La grotte de Rouffignac (Barrière, 1982 ; Plassard, 1999) est riche de trois visages humains, disposés dans des recoins. Le premier, baptisé « le Grand être» (Fig. 16(13)), est tracé en noir dans une galerie inférieure, malaisée, au fond du puits du Grand plafond. C’est un visage en profil gauche, au front haut et saillant, au crâne au nez épaté, à la bouche entaillant profondément la joue; sa paupière close paraût recouvrir un œil globuleux. Les deux autres, assez caricaturaux, surnommés « Adam et ève» (Fig. 16(14, 15)), sont gravés face à face à l’extrémité de la galerie Henri – Breuil : nez retroussé, bouche ouverte, œil hypertrophié.
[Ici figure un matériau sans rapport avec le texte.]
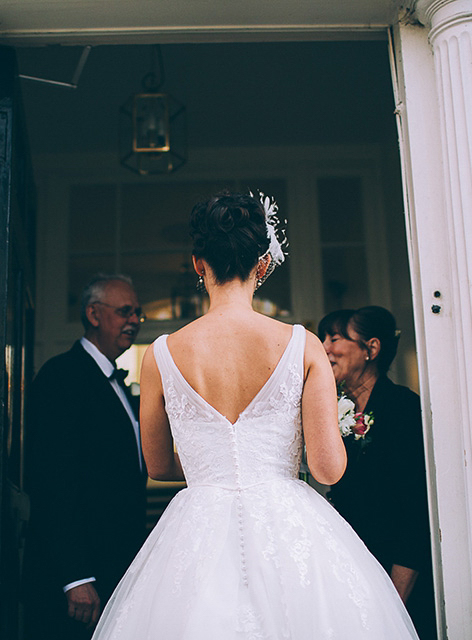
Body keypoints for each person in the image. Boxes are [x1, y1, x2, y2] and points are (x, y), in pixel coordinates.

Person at [90, 192, 419, 640]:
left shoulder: (160, 355)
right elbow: (328, 468)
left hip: (197, 524)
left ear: (197, 263)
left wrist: (214, 466)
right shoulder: (303, 345)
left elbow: (159, 465)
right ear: (262, 265)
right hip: (287, 522)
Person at [23, 274, 148, 640]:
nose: (135, 321)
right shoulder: (62, 376)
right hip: (79, 578)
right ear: (94, 314)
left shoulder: (118, 383)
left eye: (138, 313)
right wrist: (75, 575)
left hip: (114, 562)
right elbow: (51, 480)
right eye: (126, 311)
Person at [318, 306, 437, 640]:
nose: (325, 347)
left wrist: (392, 605)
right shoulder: (331, 410)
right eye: (323, 337)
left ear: (371, 349)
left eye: (335, 338)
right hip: (352, 568)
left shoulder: (401, 408)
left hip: (396, 576)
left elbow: (415, 510)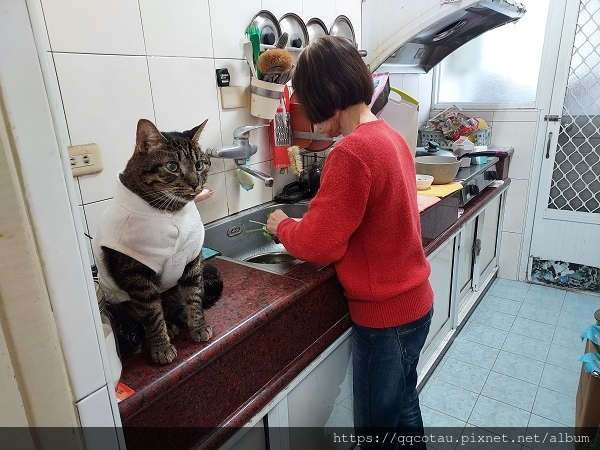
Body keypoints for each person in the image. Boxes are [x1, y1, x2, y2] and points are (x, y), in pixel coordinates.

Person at [266, 36, 434, 449]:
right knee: (403, 406)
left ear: (328, 95)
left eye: (312, 105)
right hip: (416, 303)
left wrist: (282, 227)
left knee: (374, 433)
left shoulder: (352, 152)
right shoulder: (388, 136)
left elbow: (320, 244)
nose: (313, 120)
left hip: (386, 318)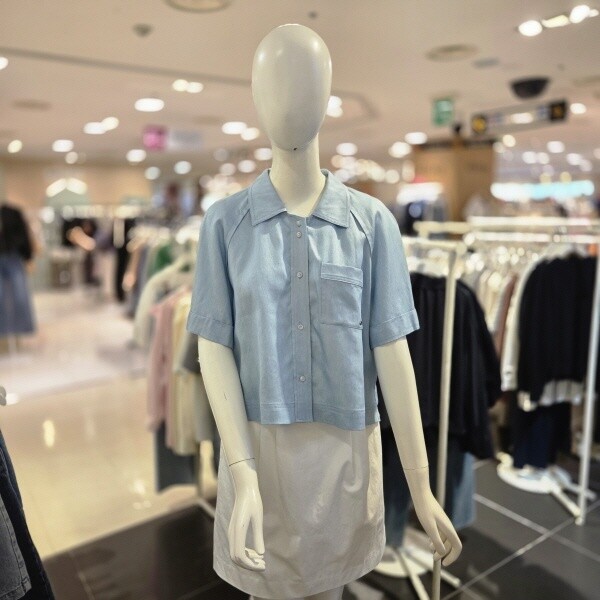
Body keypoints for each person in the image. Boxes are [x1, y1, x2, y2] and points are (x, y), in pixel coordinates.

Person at [187, 24, 461, 600]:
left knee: (332, 590)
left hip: (344, 460)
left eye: (307, 83)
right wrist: (241, 474)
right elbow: (213, 349)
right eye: (276, 83)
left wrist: (421, 486)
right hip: (259, 459)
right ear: (255, 96)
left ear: (329, 96)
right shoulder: (225, 224)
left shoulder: (372, 223)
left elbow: (393, 353)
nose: (291, 100)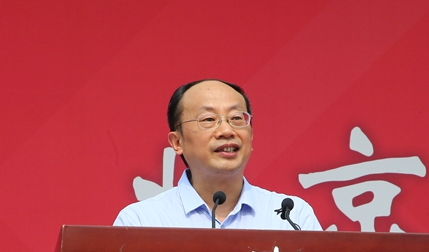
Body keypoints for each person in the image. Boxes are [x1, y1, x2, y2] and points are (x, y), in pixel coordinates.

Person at [113, 79, 322, 230]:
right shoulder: (141, 222)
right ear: (177, 142)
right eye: (208, 119)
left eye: (237, 118)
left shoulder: (292, 217)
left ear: (251, 135)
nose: (226, 131)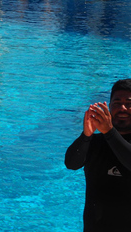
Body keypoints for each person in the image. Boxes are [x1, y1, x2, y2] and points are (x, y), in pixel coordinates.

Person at [65, 79, 131, 231]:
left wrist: (109, 132)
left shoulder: (108, 135)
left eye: (129, 103)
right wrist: (86, 135)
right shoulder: (95, 142)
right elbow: (71, 163)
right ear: (109, 107)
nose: (122, 108)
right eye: (116, 103)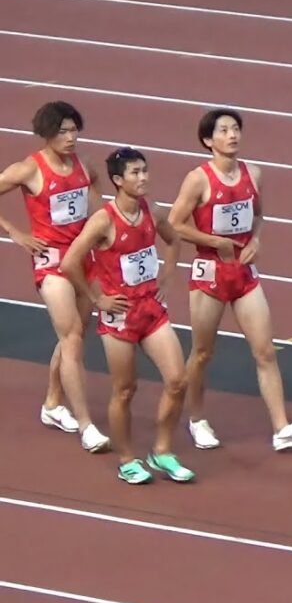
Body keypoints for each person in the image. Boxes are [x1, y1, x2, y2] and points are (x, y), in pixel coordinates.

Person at [167, 108, 292, 452]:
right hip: (210, 274)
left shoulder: (254, 174)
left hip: (245, 274)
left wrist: (255, 240)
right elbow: (174, 223)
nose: (232, 135)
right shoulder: (199, 179)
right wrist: (214, 242)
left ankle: (281, 428)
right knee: (203, 352)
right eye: (223, 130)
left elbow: (259, 215)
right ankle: (197, 418)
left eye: (236, 129)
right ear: (208, 141)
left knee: (265, 350)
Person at [60, 147, 194, 484]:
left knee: (178, 381)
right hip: (120, 317)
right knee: (125, 390)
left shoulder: (152, 211)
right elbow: (70, 262)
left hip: (151, 309)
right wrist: (96, 298)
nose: (143, 178)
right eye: (135, 173)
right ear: (118, 180)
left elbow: (173, 238)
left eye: (145, 171)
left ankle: (162, 452)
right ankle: (126, 459)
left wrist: (168, 273)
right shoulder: (103, 220)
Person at [0, 101, 110, 453]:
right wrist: (15, 233)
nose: (70, 137)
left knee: (74, 336)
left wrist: (105, 235)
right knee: (72, 337)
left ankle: (52, 404)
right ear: (47, 133)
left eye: (74, 130)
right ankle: (86, 425)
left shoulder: (84, 165)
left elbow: (94, 197)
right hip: (51, 263)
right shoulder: (28, 170)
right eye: (62, 131)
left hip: (83, 259)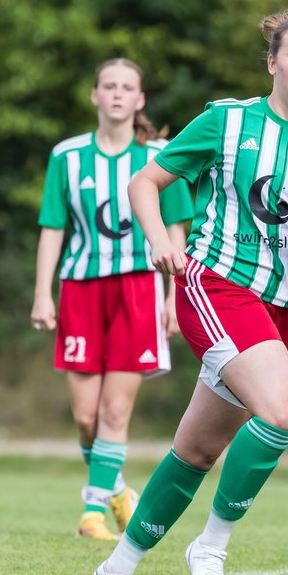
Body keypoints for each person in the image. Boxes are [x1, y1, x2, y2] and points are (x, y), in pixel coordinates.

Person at [88, 10, 288, 575]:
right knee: (282, 411)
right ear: (272, 62)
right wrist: (159, 242)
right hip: (216, 284)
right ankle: (211, 548)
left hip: (282, 310)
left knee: (196, 450)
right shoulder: (227, 120)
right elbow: (145, 184)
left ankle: (116, 570)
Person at [31, 59, 193, 541]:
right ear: (95, 95)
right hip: (81, 289)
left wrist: (174, 295)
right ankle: (119, 492)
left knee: (114, 413)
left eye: (128, 88)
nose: (118, 94)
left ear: (140, 99)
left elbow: (176, 228)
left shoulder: (162, 154)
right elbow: (52, 228)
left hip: (140, 288)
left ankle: (93, 513)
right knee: (85, 417)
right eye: (109, 86)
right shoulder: (67, 156)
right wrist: (43, 293)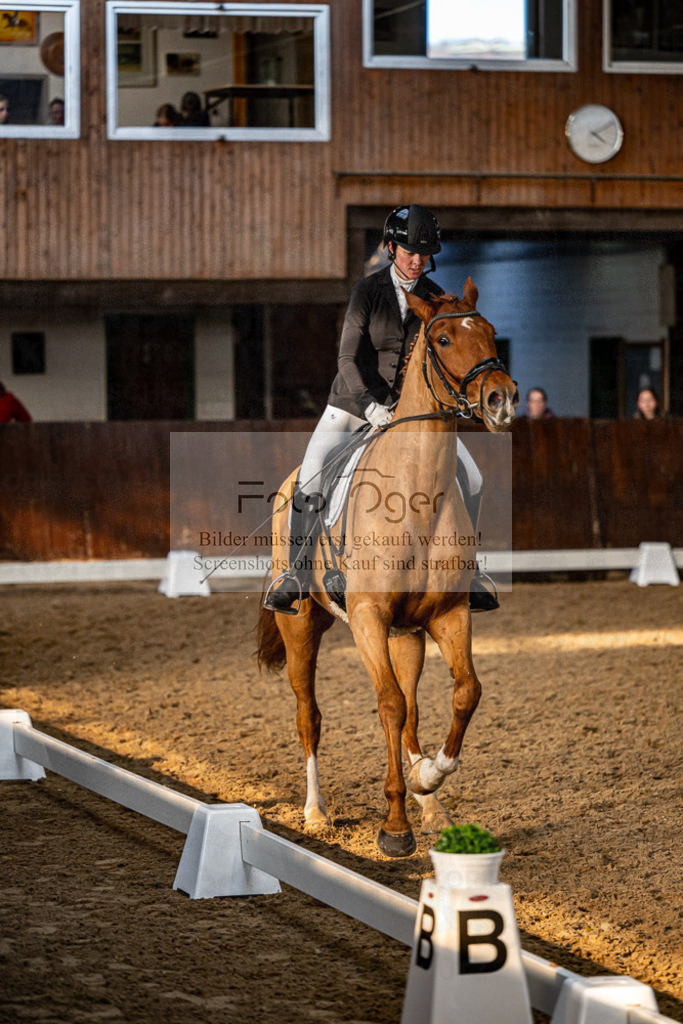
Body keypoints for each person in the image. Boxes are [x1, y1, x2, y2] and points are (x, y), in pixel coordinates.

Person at [264, 203, 497, 614]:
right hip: (353, 406)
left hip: (412, 414)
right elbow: (346, 360)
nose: (417, 261)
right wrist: (369, 406)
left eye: (424, 254)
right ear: (392, 248)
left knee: (473, 477)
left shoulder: (434, 298)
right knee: (311, 472)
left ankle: (471, 570)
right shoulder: (367, 292)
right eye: (409, 252)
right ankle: (295, 575)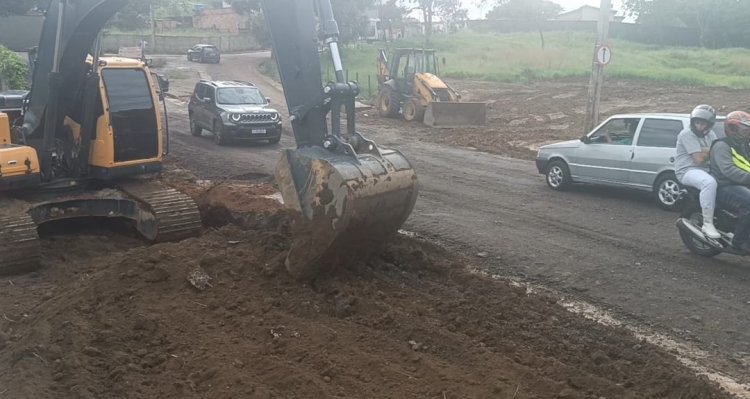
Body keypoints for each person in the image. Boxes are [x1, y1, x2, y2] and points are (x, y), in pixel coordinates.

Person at [675, 104, 720, 238]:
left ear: (710, 124)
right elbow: (699, 159)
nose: (700, 126)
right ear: (692, 121)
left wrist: (707, 149)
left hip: (706, 169)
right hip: (687, 171)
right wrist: (710, 150)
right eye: (697, 122)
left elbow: (718, 150)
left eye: (703, 123)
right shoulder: (687, 134)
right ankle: (708, 223)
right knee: (709, 183)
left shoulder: (710, 134)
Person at [709, 110, 750, 251]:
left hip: (740, 183)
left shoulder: (743, 145)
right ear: (732, 129)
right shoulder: (722, 146)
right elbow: (729, 171)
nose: (747, 133)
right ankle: (738, 242)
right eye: (744, 130)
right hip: (725, 185)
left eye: (748, 130)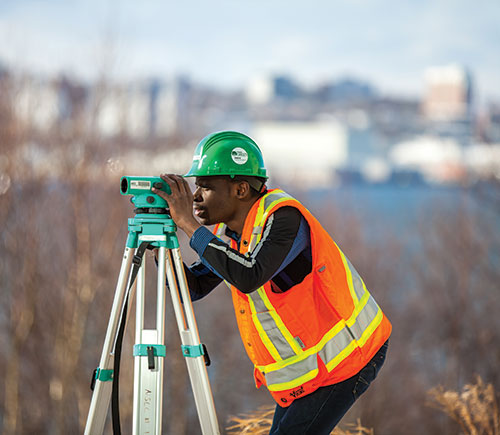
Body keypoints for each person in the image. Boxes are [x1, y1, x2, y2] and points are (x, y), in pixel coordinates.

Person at [153, 131, 391, 435]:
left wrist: (188, 224)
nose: (196, 196)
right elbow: (193, 287)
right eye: (196, 187)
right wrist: (164, 244)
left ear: (240, 189)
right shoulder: (238, 234)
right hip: (313, 369)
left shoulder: (283, 218)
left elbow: (248, 275)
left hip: (351, 357)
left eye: (206, 187)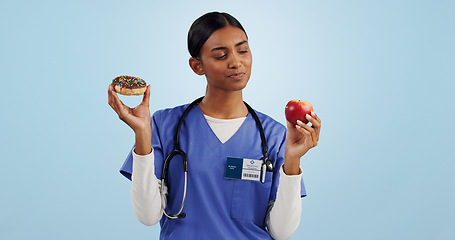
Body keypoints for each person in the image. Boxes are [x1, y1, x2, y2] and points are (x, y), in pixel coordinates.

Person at [108, 12, 321, 240]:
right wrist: (142, 134)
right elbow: (148, 216)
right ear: (197, 66)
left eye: (242, 50)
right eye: (221, 55)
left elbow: (282, 232)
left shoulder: (276, 135)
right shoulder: (164, 125)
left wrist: (293, 160)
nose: (236, 62)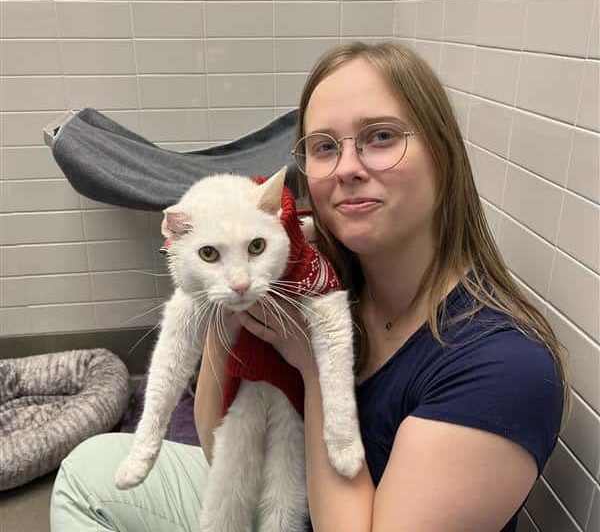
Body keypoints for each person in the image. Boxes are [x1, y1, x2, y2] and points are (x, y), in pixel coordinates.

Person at [50, 41, 568, 532]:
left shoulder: (504, 372)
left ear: (445, 154)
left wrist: (314, 365)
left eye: (381, 136)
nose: (347, 168)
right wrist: (222, 310)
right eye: (324, 147)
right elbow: (215, 445)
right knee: (88, 469)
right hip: (281, 494)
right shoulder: (321, 270)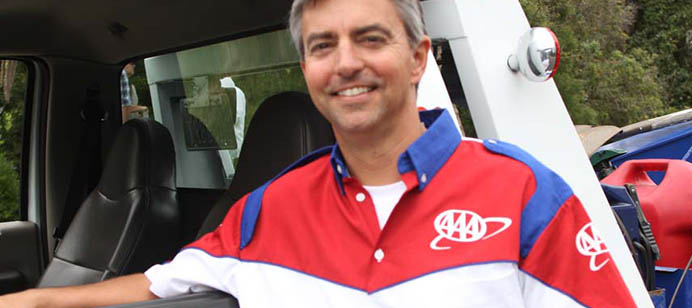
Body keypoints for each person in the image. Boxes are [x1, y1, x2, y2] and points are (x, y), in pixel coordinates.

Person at [0, 0, 637, 307]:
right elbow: (154, 286)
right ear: (305, 67)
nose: (346, 63)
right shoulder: (264, 212)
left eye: (370, 38)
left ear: (418, 58)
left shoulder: (526, 196)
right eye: (323, 45)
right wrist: (32, 300)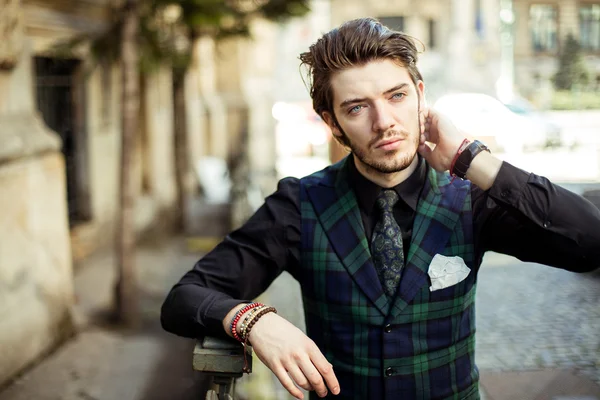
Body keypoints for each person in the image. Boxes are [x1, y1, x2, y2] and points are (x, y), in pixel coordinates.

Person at [161, 17, 600, 400]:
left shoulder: (469, 196)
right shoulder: (298, 205)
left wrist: (472, 159)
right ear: (332, 122)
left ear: (420, 94)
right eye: (357, 107)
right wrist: (253, 320)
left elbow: (590, 241)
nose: (384, 121)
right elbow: (185, 298)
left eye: (396, 96)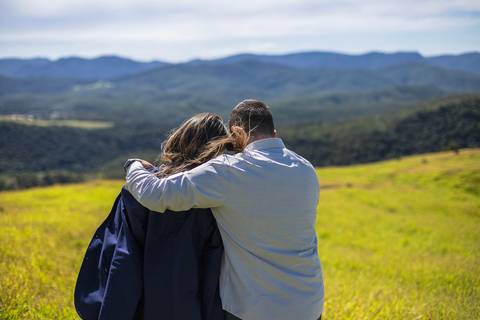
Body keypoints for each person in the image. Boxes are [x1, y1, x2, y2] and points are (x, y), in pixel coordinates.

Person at [125, 100, 324, 320]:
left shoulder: (230, 170)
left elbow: (156, 194)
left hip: (255, 308)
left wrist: (134, 166)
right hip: (309, 302)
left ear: (237, 131)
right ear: (274, 132)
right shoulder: (305, 168)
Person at [75, 113, 237, 320]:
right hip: (196, 301)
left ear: (180, 139)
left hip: (143, 299)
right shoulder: (219, 196)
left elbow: (120, 252)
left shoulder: (140, 190)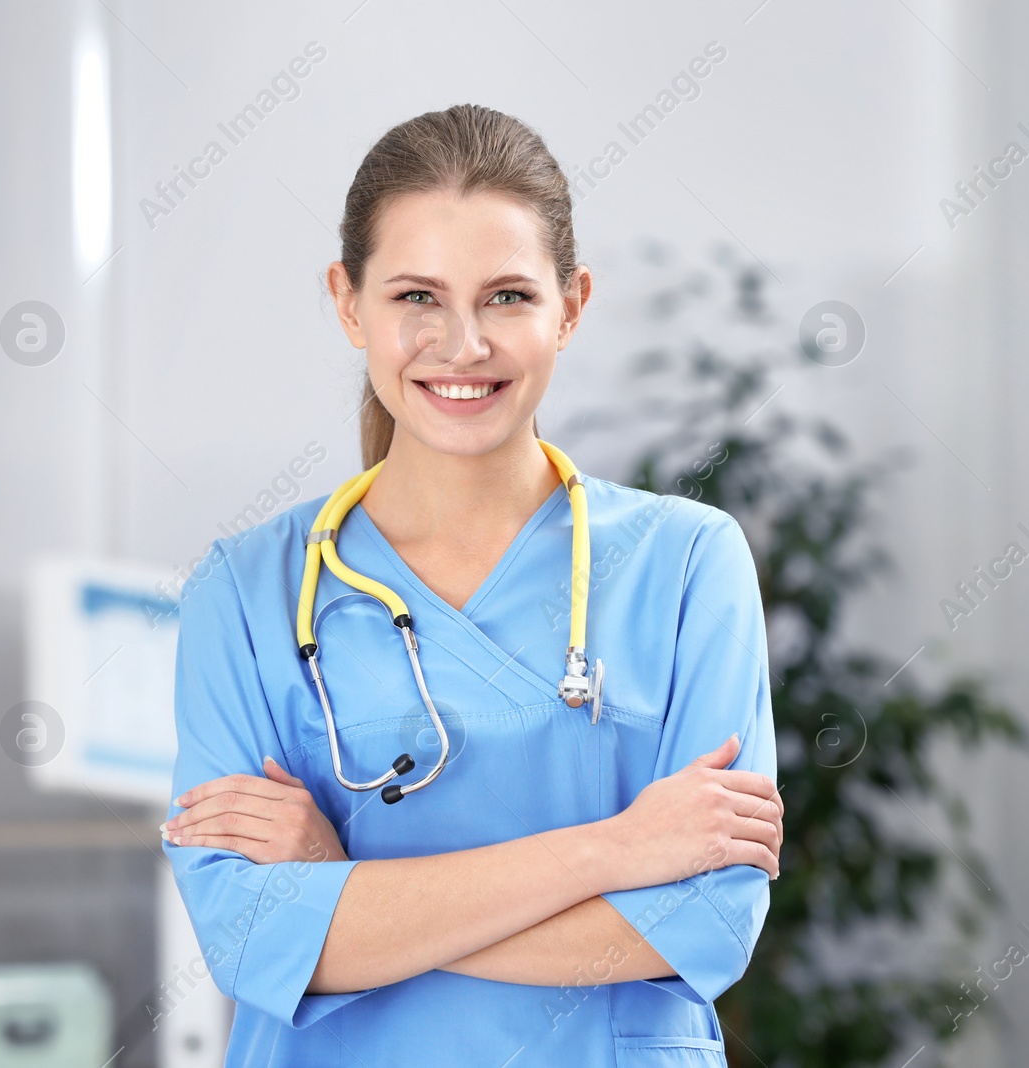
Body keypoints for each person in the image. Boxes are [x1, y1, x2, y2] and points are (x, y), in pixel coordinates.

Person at [160, 103, 782, 1066]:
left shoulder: (689, 562)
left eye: (507, 297)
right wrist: (613, 851)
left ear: (571, 305)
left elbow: (703, 925)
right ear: (346, 300)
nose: (462, 345)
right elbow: (250, 939)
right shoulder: (242, 595)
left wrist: (346, 891)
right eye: (416, 296)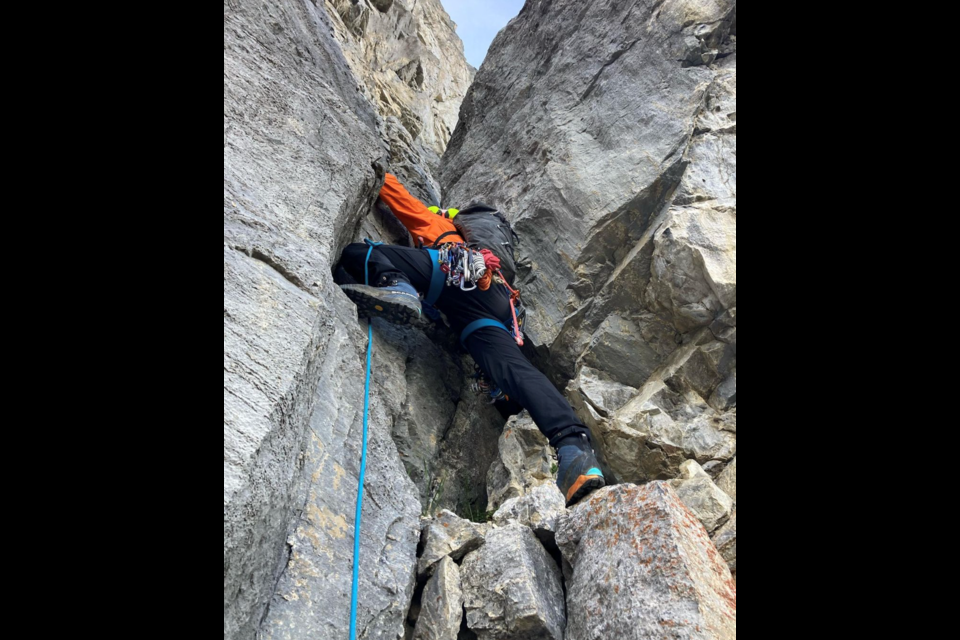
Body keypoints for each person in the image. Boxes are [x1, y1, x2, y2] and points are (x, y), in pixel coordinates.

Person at [337, 174, 606, 506]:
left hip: (454, 275)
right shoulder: (495, 257)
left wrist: (379, 173)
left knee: (356, 252)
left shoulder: (441, 226)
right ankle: (575, 451)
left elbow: (400, 199)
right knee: (517, 371)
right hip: (492, 306)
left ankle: (395, 284)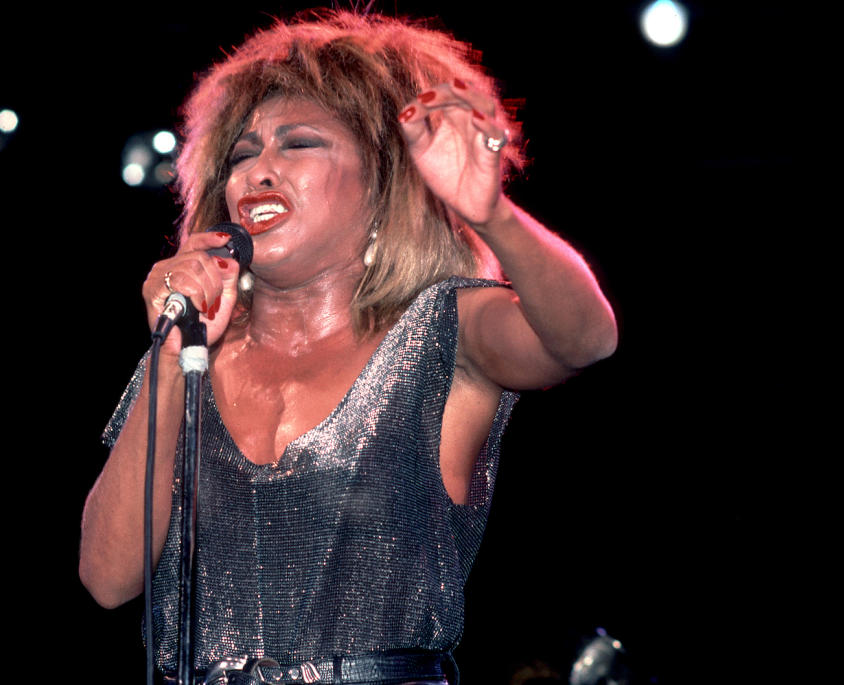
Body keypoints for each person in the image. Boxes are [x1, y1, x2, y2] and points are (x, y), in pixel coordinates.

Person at [80, 9, 617, 684]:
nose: (258, 169)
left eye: (297, 144)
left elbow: (585, 339)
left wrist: (494, 216)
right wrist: (166, 356)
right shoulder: (188, 358)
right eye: (243, 153)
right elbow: (106, 577)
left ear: (381, 182)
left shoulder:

Enfin, une étonnante « tête barbue» et chevelue, aux yeux en accent circonflexe et aux oreilles (ou cornes) pointues, figurée de face, gravée au tout début de la galerie principale, entre deux mammouths, est classée comme « anthropomorphe ou bison vu de face ». Le relevé de Claude Barrière (Barrière, 1982 : p. 17) peut en effet faire discuter un homme, mais on ne retrouve pas d’arguments convaincants sur le relevé plus récent de J. Plassard (Plassard, 1999 : p. 59).
9.2. Commentaires
Les têtes humaines ne sont pas connues dans les sites plus anciens. Elles sont un peu plus nombreuses dans les grottes ornées magdaléniennes. Elles sont souvent placées dans des recoins, comme l’avait suggéré André Leroi-Gourhan: par exemple à Bernifal, à Rouffignac, à Fronsac. Mais elles interviennent aussi dans des panneaux en compagnie d’autres humains entiers ou fragmentaires.
Leur position est parfois remarquable. Ainsi, à Saint-Cirq, deux têtes humaines à la face bestialisée sont gravées en bordure du panneau centré par l’homme, en compagnie d’un triangle pubien et de figures animales fragmentaires. L’une d’elles, en outre, est gravée face-à-face avec un cheval en une sorte de scène et une petite FFS est gravée entre les deux protagonistes de la scène.
à Comarque, dans la galerie principale, le profil humain est gravé en plein milieu de la zone centrale, à droite du grand cheval, en compagnie des vulves triangulaires et des FFS.